I am also a RAW shooter and my normal photo editing tool is Adobe Camera Raw and Photoshop. It's a bit more challenging to edit an eight bit JPG in ACR especially without a reference for white balance, but I tweaked the color temperature and bias until the tan part of the wood looked right. I think that the color temperature compensation was about +8 and the bias was about +33 IIRC. Then I did some tonal adjustments to reduce clipping of the darks ans lights.


----------



## djg (Dec 24, 2009)

I missed this one earlier. Quite nice. I never thought about trying one with the pith in the orientation you've got it in. A much better way to display the flame. No cracking problems?


----------



## Bill Boehme (Feb 9, 2014)

djg said:


> I missed this one earlier. Quite nice. I never thought about trying one with the pith in the orientation you've got it in. A much better way to display the flame. No cracking problems?


This looks like a situation where using CA might help to keep any potential cracking under control.


----------



## Bonanza35 (Jan 20, 2011)

djg said:


> I missed this one earlier. Quite nice. I never thought about trying one with the pith in the orientation you've got it in. A much better way to display the flame. No cracking problems?


I planned to rip the log into two bowl blanks as I would normally do but the flame pattern was just so perfect that I couldn't bring myself to disrupt it. The wood around the pith of FBE like this is usually somewhat punky which relieves some tension and alters the way it moves when drying. I cut a dozen or so cookies 1/2"-3/4" for the owner of the wood and they dried without cracking as well. That being said, yes Bill, I flooded the existing pith crack with thin CA before turning , just for some extra insurance.


----------



## Bonanza35 (Jan 20, 2011)

That made me think, she sold 10 of the chainsaw cut cookies for $45 each! This vase sold for $475. So I could have simply cut 11 more cookies instead if turning the vase and come out ahead. That's humbling. Glad they raised some money though.


----------



## Bill Boehme (Feb 9, 2014)

People look at a turned wood vase and equate it with a painted clay vase. But flat wooden cookies ... well, now you're talking real art. :yes:


----------



## 9thousandfeet (Dec 28, 2014)

Bonanza35 said:


> So I could have simply cut 11 more cookies instead if turning the vase and come out ahead. That's humbling. Glad they raised some money though.


 I'm glad too, but you raise an interesting point.
You could have spent a lot more time making a hollow form with a tiny opening, just to watch it sell for about the same money or perhaps even less!

The things that we do to impress ourselves and other turners, and the skills we learn from each other as turners, are fully appreciated by only a very small minority of the people who buy woodturnings.
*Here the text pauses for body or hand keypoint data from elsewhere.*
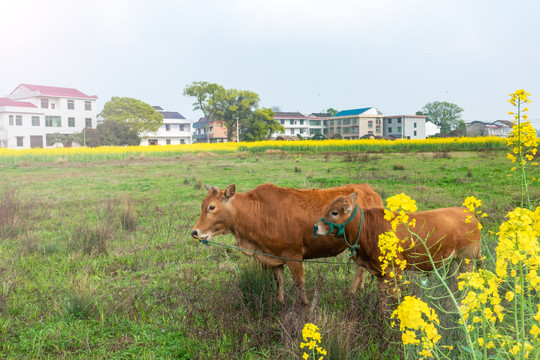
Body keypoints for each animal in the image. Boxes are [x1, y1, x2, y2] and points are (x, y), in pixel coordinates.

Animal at [192, 183, 382, 304]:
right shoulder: (273, 256)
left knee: (359, 268)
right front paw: (280, 302)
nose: (195, 232)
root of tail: (369, 190)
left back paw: (351, 291)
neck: (258, 211)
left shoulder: (294, 255)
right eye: (202, 205)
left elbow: (299, 282)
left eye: (212, 207)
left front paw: (304, 304)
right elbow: (279, 281)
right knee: (361, 268)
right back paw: (360, 288)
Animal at [314, 193, 484, 310]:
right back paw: (451, 306)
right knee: (454, 283)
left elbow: (395, 297)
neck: (369, 229)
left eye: (334, 212)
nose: (316, 227)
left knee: (466, 285)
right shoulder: (379, 272)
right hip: (452, 261)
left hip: (467, 260)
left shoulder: (394, 270)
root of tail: (467, 211)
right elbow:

There is indeed a small niche "art" market in turned work, containing some amazing and innovative work and populated by some lovely people to be sure, but also some out-and-out crooks (some galleries treat their artists like chattel, or worse) and pretentious posers who don't have any interest in our work other than as a tool to make money for themselves.

For everyone else, utility matters quite a bit. And for most people, woodturning is thought of—if it's thought of at all—as primarily a craft which produces useful items. 
Thus a simple trivet can be seen as being desirable compared to the vase in a degree that is spectacularly disproportional to the amount of work/skill required to produce each piece.

There are times when this, as you say, can be humbling. 
It's maddening to spend a lot of time on a piece, fussing over the ever-more-minute details that we start to fuss over as we get more and more skills, only to find the market often won't allow you a decent wage (sometimes even minimum wage) for all that extra attention.

We continue to do it, of course, because pushing our personal skill boundaries is such a huge part of the enjoyment of our craft.

But it's still maddening, isn't it?


----------



## Bonanza35 (Jan 20, 2011)

Well said, 9thouusandfeet. Keep in mind the trivets weren't even turned. They were literally chainsaw cuts I spent maybe 90 seconds on. I think she sprayed something on them but I know they weren't sanded to any significant degree if at all  

This would make a good thread topic.


----------



## 9thousandfeet (Dec 28, 2014)

Bonanza35 said:


> This would make a good thread topic.


I agree.
You thought of it first....:yes:


----------